The US Open champion downed Magda Linette of Poland 6-4, 6-2 in just under an hour to set up a meeting with Tamara Zidansek of Slovakia in the next round.

"I felt really nervous walking onto the court but then when I started playing I just felt really happy and grateful that I'm able to play in front of such a great crowd," she said of her experience on Rod Laver Arena.

The 21-year-old said she enjoyed the warm Australian conditions but had to call for a ballboy's help when a bug was fluttering on court as she prepared to serve for the match.

"I'm not really that great at catching them, I'd accidentally squish it maybe, so it's probably not a good idea," she said.

Osaka quickly put aside her brush with Australian wildlife and sealed the match with an ace.

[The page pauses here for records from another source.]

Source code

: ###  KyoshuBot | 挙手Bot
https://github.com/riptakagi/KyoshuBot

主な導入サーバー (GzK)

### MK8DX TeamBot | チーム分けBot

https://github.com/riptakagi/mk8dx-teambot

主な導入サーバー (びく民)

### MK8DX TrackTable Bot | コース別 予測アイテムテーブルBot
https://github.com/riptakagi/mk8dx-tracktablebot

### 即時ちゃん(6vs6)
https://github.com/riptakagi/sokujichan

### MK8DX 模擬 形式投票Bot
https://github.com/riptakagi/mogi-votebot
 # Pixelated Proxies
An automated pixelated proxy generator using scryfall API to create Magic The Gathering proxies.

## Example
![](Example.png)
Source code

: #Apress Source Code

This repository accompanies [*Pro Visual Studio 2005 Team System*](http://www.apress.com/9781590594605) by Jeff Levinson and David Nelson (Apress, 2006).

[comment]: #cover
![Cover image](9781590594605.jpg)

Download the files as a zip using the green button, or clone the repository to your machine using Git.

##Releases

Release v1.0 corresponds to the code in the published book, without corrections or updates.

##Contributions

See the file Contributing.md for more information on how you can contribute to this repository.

Australia's Nick Kyrgios was dumped out of the first round on Tuesday. David Crosling / EPA
Australia's Nick Kyrgios was dumped out of the first round on Tuesday. David Crosling / EPA

Kyrgios down

Nick Kyrgios will tumble further down the rankings after losing in the opening round to Milos Raonic.

The Australian paid for dropping outside the top 50 by drawing 16th seed Raonic and is now likely to be around 70 when the standings are updated following a 6-4, 7-6, 6-4 loss.

Kyrgios received treatment to his right knee throughout the match and made no secret of his irritation at another injury problem with some colourful language.

But afterwards he gave all the credit to Raonic, saying: "I don't think that was at all the reason I lost today. He played unbelievable. Never seen serving like that in my life.

"I actually thought I played OK. I competed well. I probably would have beaten 75 per cent of the draw. But Milos played scary."